Il convient d’innover aussi dans ses méthodes de sourcing. L’open innovation est au cœur de ces nouvelles approches. Il s’agit de soumettre sur internet des challenges ouverts à tous (problèmes technologiques, informatiques, recherche de nouveaux matériaux…). Le site Connect & Develop de Procter & Gamble est emblématique de l’open innovation. Le Panier à Phosphorer, lancé sur internet par Olivier Djezvedjian, directeur achats du groupe Rocher, s’inscrit dans cette logique. Il permet de déposer des idées innovantes selon des thématiques.
Avec l’open innovation, le fournisseur peut être un particulier, un laboratoire de recherche, une startup, une université, un client… Les acheteurs devront alors être prêts à gérer des fournisseurs protéiformes et à revoir les approches de co-développement classiques.

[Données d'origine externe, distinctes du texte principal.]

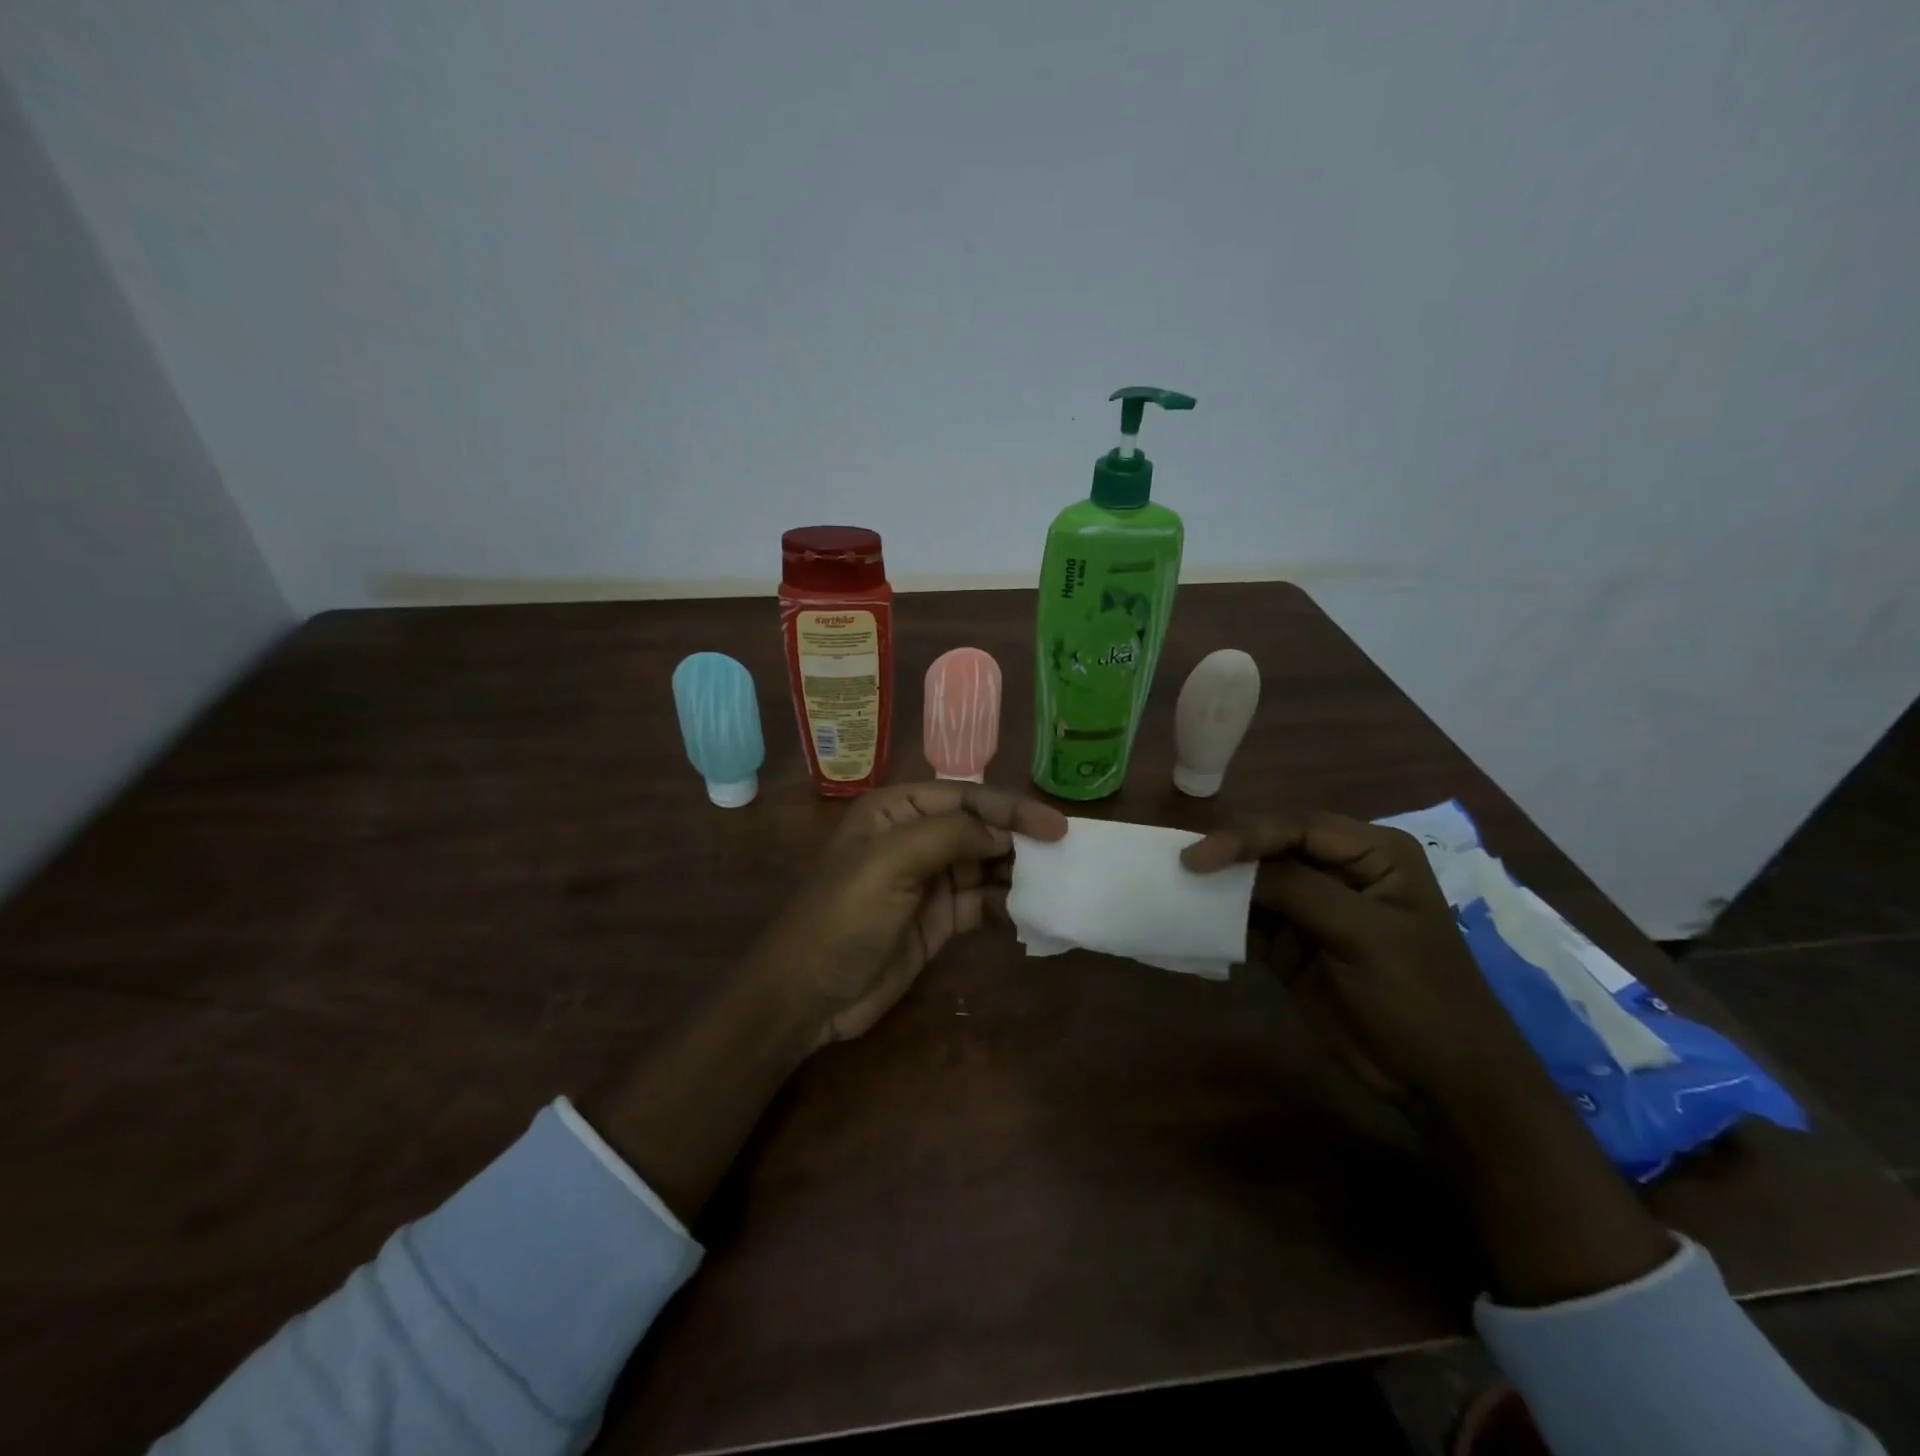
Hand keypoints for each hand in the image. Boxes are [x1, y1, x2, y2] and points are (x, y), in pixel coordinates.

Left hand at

Quatrièmement, l’acheteur doit développer une démarche entrepreneuriale dans le management de ses ressources fournisseurs. Si l’acheteur veut être client cible de fournisseurs innovants, il doit se différencier de ses concurrents à l’achat dans sa façon même de les manager, de les rétribuer. La majorité des entreprises font des contrats de productivité. Moins de 10 % proposent des contrats de partages de gains. Le pourcentage s’amoindrit lorsqu’il s’agit de modes de rémunérations de type « pay as you grow » ou « revenue sharing». La rétribution peut aussi être non pécuniaire. Il s’agit là encore d’être créatif : mise à disposition de ressources matérielles, humaines, intégration dans des réseaux d’apprentissage…  Se différencier de ses concurrents à l’achat permet de se rendre plus attractif en tant que client. N’oublions pas qu’un acheteur doit savoir vendre son entreprise sur le marché fournisseur…
La démarche entrepreneuriale, la créativité s’apprennent. En tant qu’universitaire, nous militons pour que ces approches soient intégrées dans les programmes de formation des acheteurs. 


* Maître de conférences – chercheur au CERAG/CNRS. directrice Master DESMA de Grenoble IAE – Université Grenoble Alpes.